China’s economy is showing signs of stabilizing after slowing for two straight quarters, with official manufacturing and services indexes rising and gains in gauges of business expectations.
The non-manufacturing Purchasing Managers’ Index rose to 54.1 in July from 53.9, the first acceleration since March, government data showed Aug. 3, following last week’s unexpected gain in a manufacturing PMI. Readings above 50 indicate expansion. A services index from HSBC Holdings Plc and Markit Economics was unchanged at 51.3, a separate report showed today.
The reports may bolster confidence that Premier Li Keqiang’s policies are helping prevent a deeper slowdown in growth, allowing him to pursue reforms that will secure more sustainable longer-term expansion. The country’s economic-planning agency said yesterday the construction of transportation-related infrastructure projects will be accelerated, adding to efforts to boost domestic demand that have included tax-system changes and help for small companies.
“The PMI is supposed to be a leading indicator so we are witnessing a stabilization and a sign the economy isn’t slowing down at a faster rate,” said Steve Wang, Hong Kong-based chief China economist with Reorient Financial Markets Ltd. “A lot of economy-boosting measures have been put in place since the beginning of the year and there’s a time lag for those to kick in, so we should see a bit of a rebound in the fourth quarter.”
The benchmark Shanghai Composite Index of stocks rose 0.8 percent at 2 p.m. local time. The central bank said in an Aug. 2 report that it has rolled over some maturing three-year bills and will keep doing so in the future to lock up long-term liquidity.
China’s economy grew 7.5 percent from a year earlier in the April-June period, slowing for a second straight quarter and extending the longest streak of sub-8 percent expansion in at least two decades. Wang says he sees second-half growth of 7.6 percent, the same as the pace in the first six months.
The government set a 2013 expansion target of 7.5 percent after gross domestic product rose 7.8 percent last year, the least since 1999. The country’s potential growth rate has fallen to a range of 7 percent to 8 percent, the State Council Information Office said last week, pledging not to allow economic growth to decelerate outside a “reasonable zone.”
The State Council, led by Li, has indicated it will refrain from implementing a stimulus package of the scale unleashed during the 2008 global crisis. Instead, it has issued targeted policies including tax breaks, support for infrastructure investment and for small companies while curbing industrial overcapacity and reining in financial risks to aid economic restructuring.
The National Development and Reform Commission said yesterday that 10 transportation-related projects should begin in the second half of the year and work on a new airport for Beijing may start early, helping to boost growth in demand from the transport industry.
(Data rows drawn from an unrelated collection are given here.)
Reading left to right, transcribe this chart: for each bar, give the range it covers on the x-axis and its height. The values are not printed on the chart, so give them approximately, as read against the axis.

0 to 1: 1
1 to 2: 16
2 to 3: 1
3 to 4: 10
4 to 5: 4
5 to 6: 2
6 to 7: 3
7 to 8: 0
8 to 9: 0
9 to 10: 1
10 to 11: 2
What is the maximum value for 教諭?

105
The commission has already approved eight local rail projects including two new lines in Shenyang and one in Wuhan, it said in a statement on accelerating construction of infrastructure projects.
Beijing won approval for a new airport in the south of the city in January and construction was scheduled to start in 2014, the Beijing News reported on Jan. 13, citing Zhu Wenxin, a project official. Investment is expected to exceed 70 billion yuan ($11.4 billion), it said. Xinhua reported in April that the airport will open in 2018.
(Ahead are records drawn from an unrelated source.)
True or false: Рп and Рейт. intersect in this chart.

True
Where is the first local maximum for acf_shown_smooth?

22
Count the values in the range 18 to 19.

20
The non-manufacturing PMI was released by the National Bureau of Statistics and China Federation of Logistics and Purchasing. The index hasn’t dropped below 50 since a new data series started in March 2011. A gauge of business expectations in the survey rose to 63.9, the highest since December.
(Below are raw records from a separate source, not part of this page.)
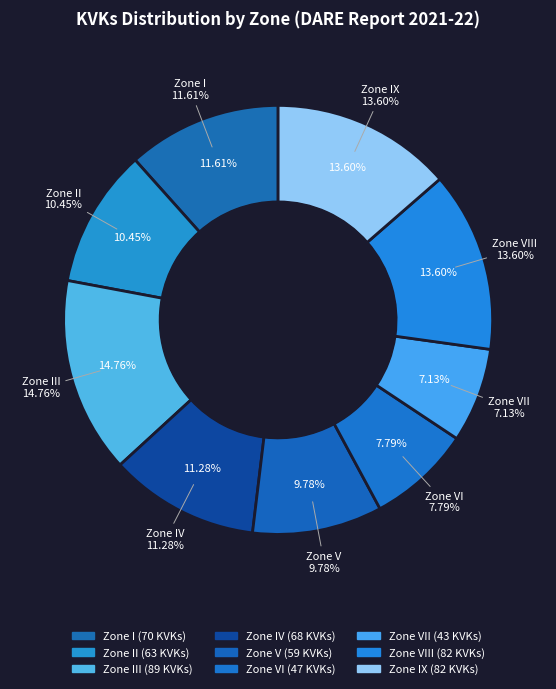

Approximately how many times larger is the value at Zone I compared to Zone VII?

1.6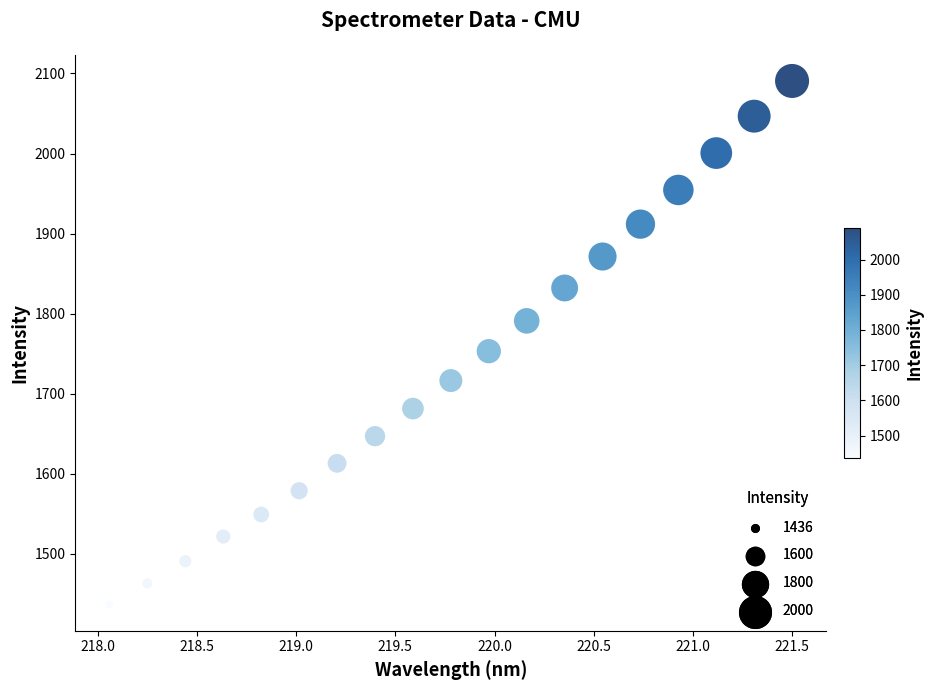

What Y value in the scatter plot is closest to 1763?

1753.1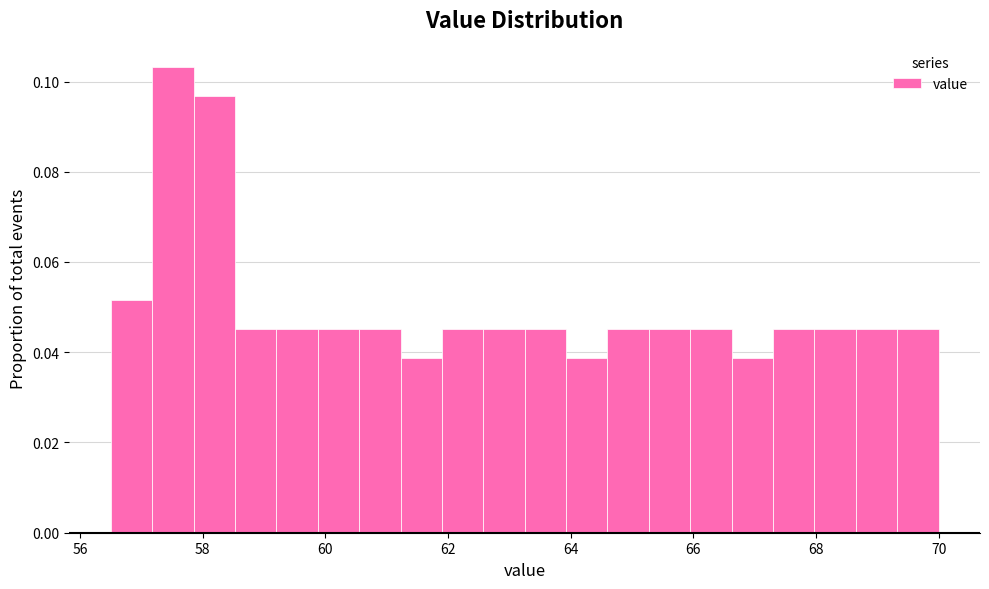

Around what value on the x-axis is the tallest bar? Give the approximate position of its centre, as read against the axis.

57.6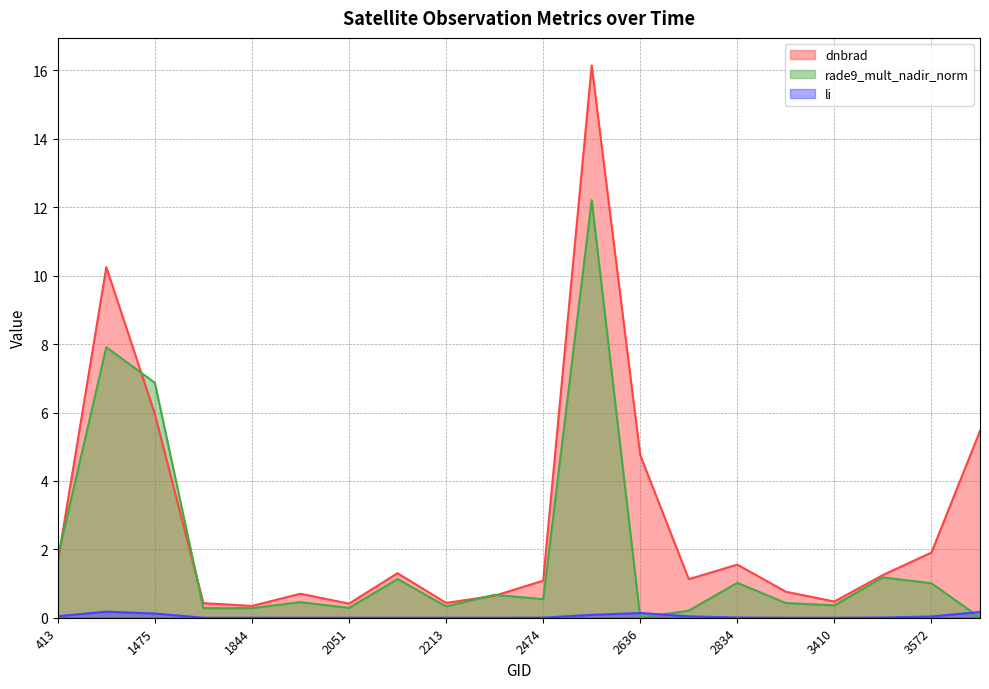

Which series has the largest total across all categories?

dnbrad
The non-manufacturing report indicates a “relatively good start to second-half economic activities,” Cai Jin, a vice chairman at the logistics federation, said in the Aug. 3 data release. “The foundation and conditions to ensure stable economic growth are there even though we continue to face challenges.”
HSBC and Markit’s services gauge indicates “China’s service sector has stabilized at a relatively low level of growth,” Qu Hongbin, HSBC chief China economist in Hong Kong, said in a statement.
The official manufacturing index, published Aug. 1, unexpectedly rose to 50.3 in July from 50.1 in June and a measure of business expectations rose to 56.4, the highest since April. A separate gauge released the same day by HSBC and Markit fell to 47.7, an 11-month low and the third straight month of below-50 readings.
While the employment index in the official manufacturing PMI had a below-50 reading for a 14th month, the gauge in the non-manufacturing report showed expansion, with a figure of 51.3, down from June’s reading of 51.5.
“Jobs aren’t being created in manufacturing, it’s services where all the growth is going to come from, especially sectors like e-commerce, with companies like Alibaba,” Reorient’s Wang said, referring to China’s biggest e-commerce company that runs online shopping platform Taobao Marketplace.
Service industries accounted for about 45 percent of GDP last year, according to statistics bureau data, up from 41 percent in 2003. The government is seeking to increase the share to 47 percent by 2015, according to its five-year plan. In the U.S., services comprise about 90 percent of the economy.